Lungen- und Bauchspeicheldrüsenkrebs sind schwer zu behandeln
Ähnlich schwierig ist die Behandlung beim fortgeschrittenen Bauchspeicheldrüsenkrebs oder Pankreaskarzinom. Allerdings sind die Gründe hier andere, erklärt Maximilian Reichert, Professor und Leiter des Zentrums für Translationale Pankreaskarzinomforschung an der TU München, der mit seinem Team ebenfalls an der Rosalind-Studie beteiligt ist: "Von den Patienten und Patientinnen mit Metastasen lebt nach fünf Jahren nur noch etwa ein Prozent. Damit nimmt das Pankreaskarzinom im Vergleich zu anderen Krebsarten den letzten Platz ein", erklärt Reichert.
Ein Grund dafür ist, dass das Pankreaskarzinom oft erst sehr spät entdeckt wird: "Das ist ein Krebs, der weitgehend unbemerkt entsteht. Oft macht der Tumor überhaupt keine Symptome, keine Schmerzen, nichts. Die Patienten kommen dann schon voller Metastasen in unsere Klinik, und wir können ihnen häufig nur noch sehr wenige und sehr toxische Chemotherapien anbieten", sagt Reichert. Interessanterweise gebe es selbst unter diesen Patienten noch einige Fälle, die mehr als fünf Jahre überleben, so Reichert. "Aber das sind die absoluten Ausnahmen und deswegen ist das Konzept der Rosalind-Studie für uns so interessant."
Erforscht aggressiven Krebs: Prof. Maximilian Reichert von der Technischen Universität München ist Experte für Bauchspeicheldrüsenkrebs (Pankreaskarzinom).

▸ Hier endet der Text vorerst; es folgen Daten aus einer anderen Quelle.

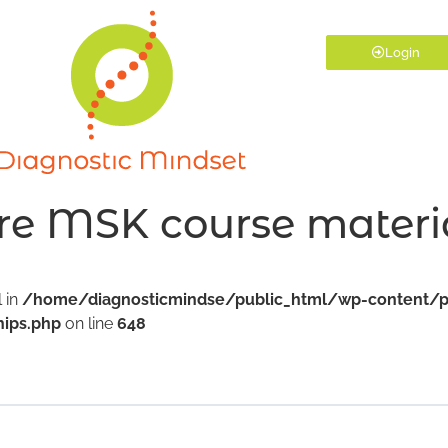
Login
re MSK course materi
l in
/home/diagnosticmindse/public_html/wp-content/p
ips.php
on line
648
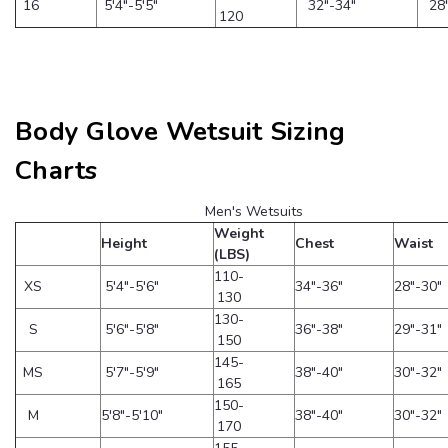
16
5'4"-5'5"
32"-34"
28
120
Body Glove Wetsuit Sizing
Charts
Men's Wetsuits
Weight
Height
Chest
Waist
(LBS)
110-
XS
5'4"-5'6"
34"-36"
28"-30"
130
130-
S
5'6"-5'8"
36"-38"
29"-31"
150
145-
MS
5'7"-5'9"
38"-40"
30"-32"
165
150-
M
5'8"-5'10"
38"-40"
30"-32"
170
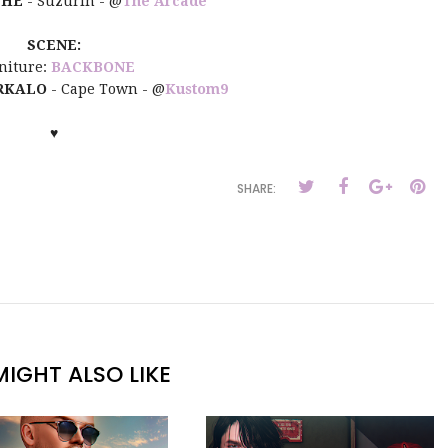
THE
- Suzurin - @
The Arcade
SCENE:
niture:
BACKBONE
RKALO
- Cape Town - @
Kustom9
♥
SHARE:
IGHT ALSO LIKE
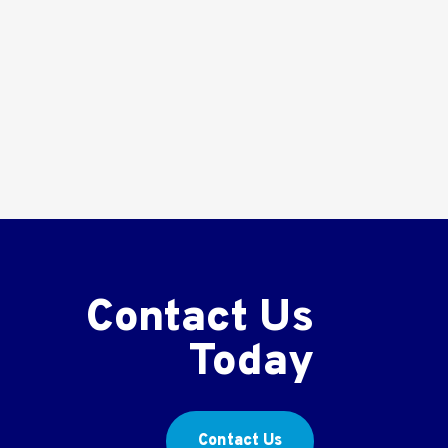
Contact Us
Today
Contact Us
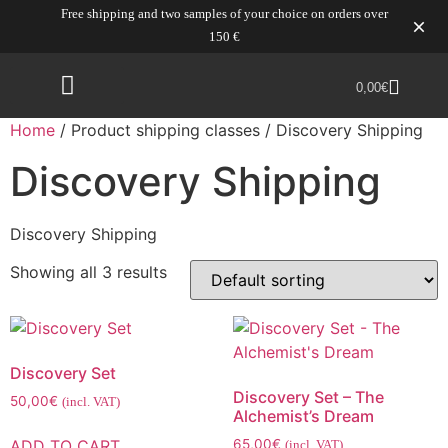
Free shipping and two samples of your choice on orders over
150 €
0,00
€
Home
/ Product shipping classes / Discovery Shipping
Discovery Shipping
Discovery Shipping
Showing all 3 results
Discovery Set
Discovery Set – The
50,00
€
(incl. VAT)
Alchemist’s Dream
ADD TO CART
65,00
€
(incl. VAT)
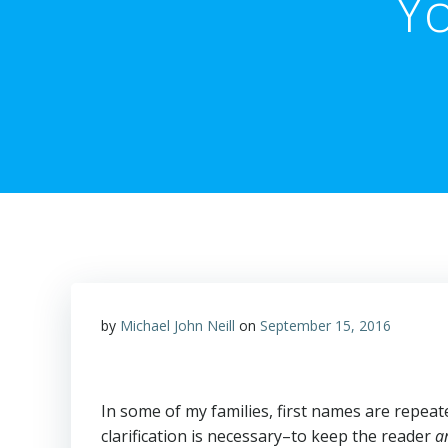
Yo
by
Michael John Neill
on
September 15, 2016
In some of my families, first names are repeat
clarification is necessary–to keep the reader
a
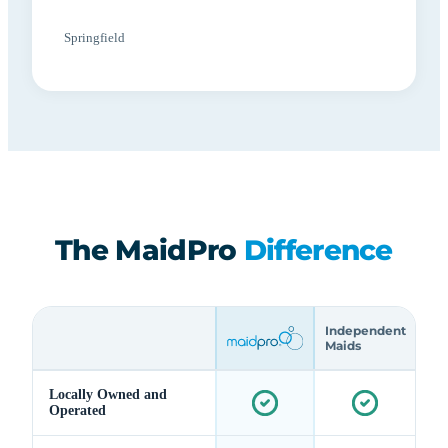
Springfield
The MaidPro
Difference
Independent
Maids
Locally Owned and
Operated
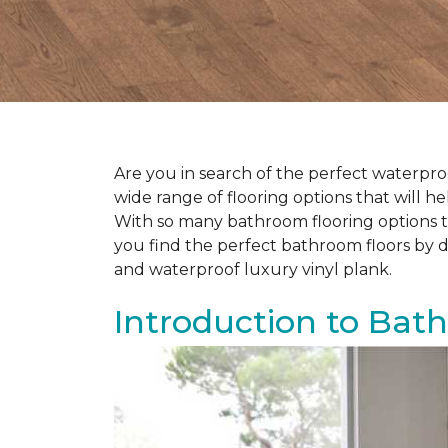
Are you in search of the perfect waterproo
wide range of flooring options that will 
With so many bathroom flooring options to
you find the perfect bathroom floors by d
and waterproof luxury vinyl plank.
Introduction to Bat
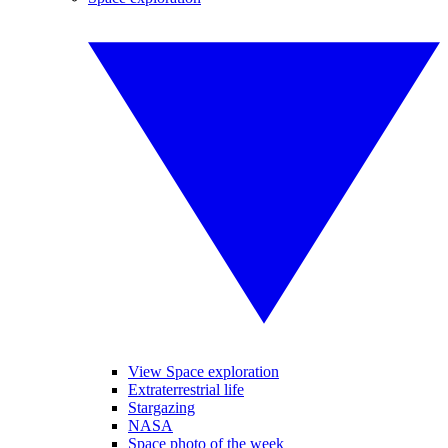
View Space exploration
Extraterrestrial life
Stargazing
NASA
Space photo of the week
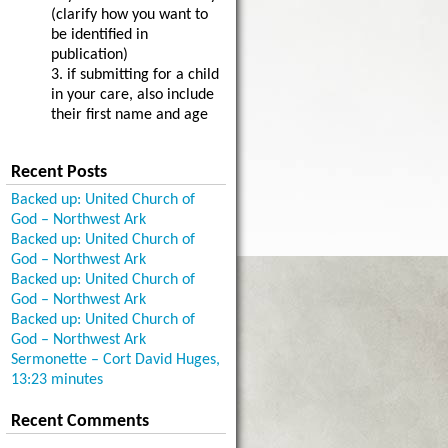
(clarify how you want to
be identified in
publication)
3. if submitting for a child
in your care, also include
their first name and age
Recent Posts
Backed up: United Church of
God – Northwest Ark
Backed up: United Church of
God – Northwest Ark
Backed up: United Church of
God – Northwest Ark
Backed up: United Church of
God – Northwest Ark
Sermonette – Cort David Huges,
13:23 minutes
Recent Comments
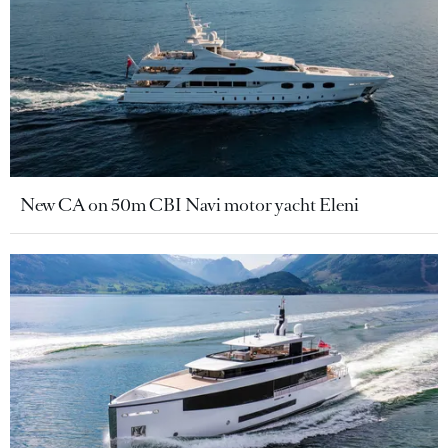
New CA on 50m CBI Navi motor yacht Eleni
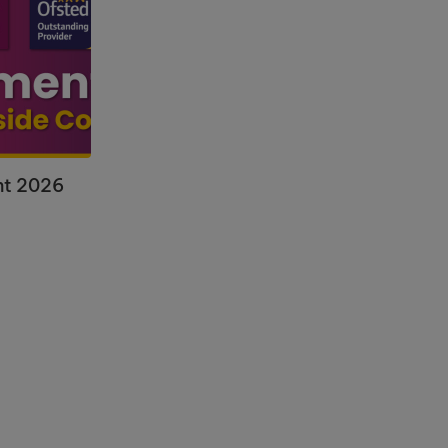
nt 2026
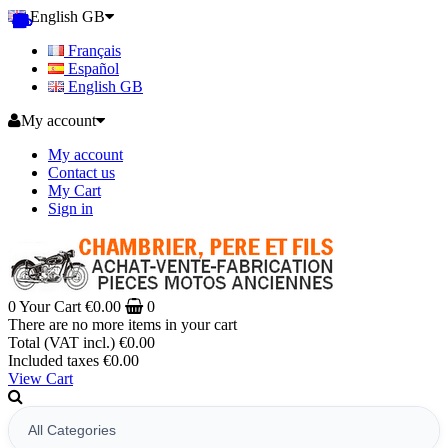
English GB
Français
Español
English GB
My account
My account
Contact us
My Cart
Sign in
0
Your Cart
€0.00
0
There are no more items in your cart
Total (VAT incl.)
€0.00
Included taxes
€0.00
View Cart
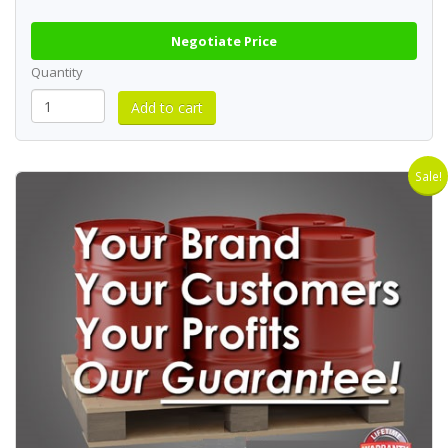
Negotiate Price
Quantity
Sale!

© Sylvia Willax TUM University Hospital
Beim Pankreaskarzinom scheint das besonders findige Immunsystem der "Survivor" Teil der Antwort zu sein: "Eine Tumorzelle produziert Antigene, das sind Moleküle, die von unseren Immunzellen erkannt werden, um die Krebszellen abzuräumen. Bei den meisten Tumoren wird diese Antigen-Produktion oder -Präsentation irgendwann unterdrückt, sodass das Immunsystem die Tumorzelle nicht mehr findet. Dann kann sich der Krebs im Körper unkontrolliert ausbreiten", sagt Maximilian Reichert. Tumorzellen haben sogar noch weitere Mechanismen entwickelt, um die Abwehrzellen des Körpers auszutricksen.
"Aber bei manchen Menschen schafft es das Immunsystem trotzdem immer wieder, die Tumorzellen aufzuspüren", so Reichert. Eine Idee wäre es daher, die hohe Immun-Fitness der Überlebenden zu imitieren und durch eine Therapie auch die Immunzellen anderer Patienten mit Bauchspeicheldrüsenkrebs zu stimulieren, damit sie stärker auf Tumorzellen anspringen – ein Ansatz, den in ähnlicher Form auch Immuntherapien oder Impfungen gegen Krebs verfolgen.
Wann die Rosalind-Studie konkrete Ergebnisse für neue Therapieansätze liefern wird, ist noch offen, ebenso, wie viel die Survivor-Daten dann zum Beispiel für Pharmaunternehmen oder externe Forschungsinstitute kosten werden. Eine der größten Hoffnungen ist, dass der Weg zu neuen Medikamenten nur wenige Jahre dauern könnte, nämlich falls sich herausstellt, dass man bereits zugelassene Arznei-Wirkstoffe zusätzlich gegen aggressive Tumore einsetzen könnte. Eine solche "Zweitverwertung" ließe sich viel schneller bewerkstelligen als die komplette Neuentwicklung von Arzneimitteln, die dann durch ein aufwändiges Zulassungsverfahren geschickt werden müssten.